If you’re not giving or getting feedback in your studio, you’re living in a bubble.

“Any culture functions well with a good set of standards for feedback. Different people, different cultures, call it different things. But I think it’s essential, especially in the yoga community, because otherwise you live in a bubble,” said Mark Drost, the co-founder of Evolation Yoga.

Since the beginning, Drost said they have worked to build a feedback culture within their studios. It started internally, however, in Evolation’s teacher training. Having never done a teacher training before, Drost said they made it a priority to ask for feedback from those who went through it. From there, it has permeated their studios as well.

In terms of what the feedback looks like, Drost said they don’t focus on positives or negatives. “The way we put it is, you’re always giving people how they served in any particular case, or any particular environment, first, and then how they could serve better. So it’s always from a sense of a place of service, not positive or negative, but how you served your students and how you could, next time, serve your students at a higher level,” he said. “We do that with the teaching, or interacting with the students at the front desk or whatever it may be. It’s pretty all pervasive; it’s throughout the whole culture of studio and the training.”

While Evolation doesn’t have a structured system for feedback, Drost said the feedback culture allows a space for open communication to happen continually. This in turn helps teachers grow faster and serve students at a much higher level. He explained if feedback isn’t happening, you won’t see much growth.

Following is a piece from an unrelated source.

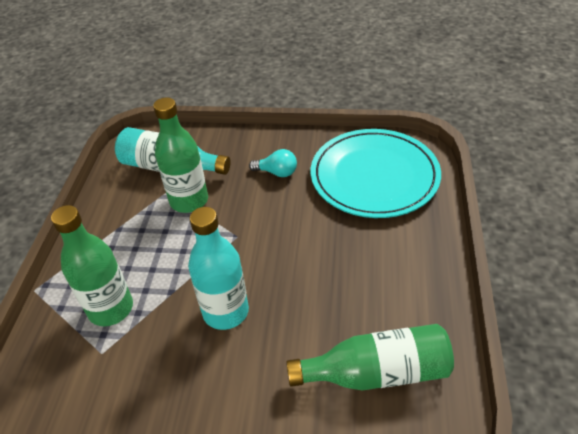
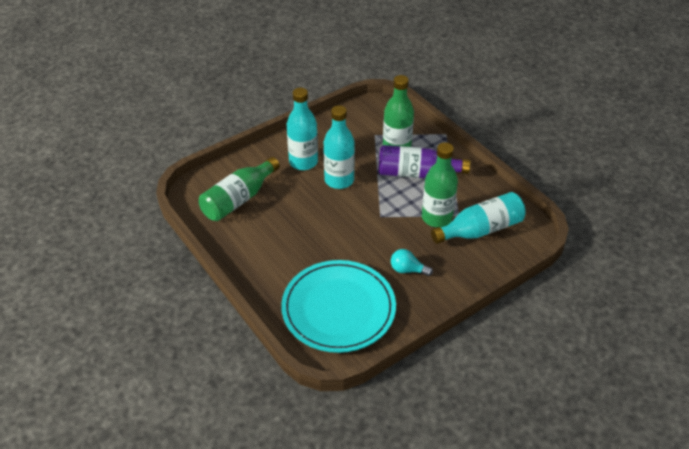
camera: 135 degrees right, 0 degrees up
turquoise light bulb [249,149,297,177] -> turquoise light bulb turned 45 degrees clockwise [391,249,433,276]
none -> turquoise bottle [287,88,318,170]
none -> purple bottle [378,145,471,178]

But the key part of having a feedback culture means teachers accept feedback from every direction, not just from the owner but from junior teachers, too. While sometimes personality conflicts can hinder someone taking feedback well, Drost said ultimately if you approach feedback with the person’s best interest at the center, it will be received well. “The moment somebody sees you’re more about self-interest, they’re not going to take it so well,” he said. “There’s times that happens, and try to just restart it from that different perspective.”

Even though building a feedback culture might be hard, Drost said it’s necessary. “I think the best advice for any studio owner is to make sure there is some form of regular feedback, opening the feedback from the students and the teachers,” he said. “There should be a lot of listening, a lot of open communication. We just call it conscious communication.”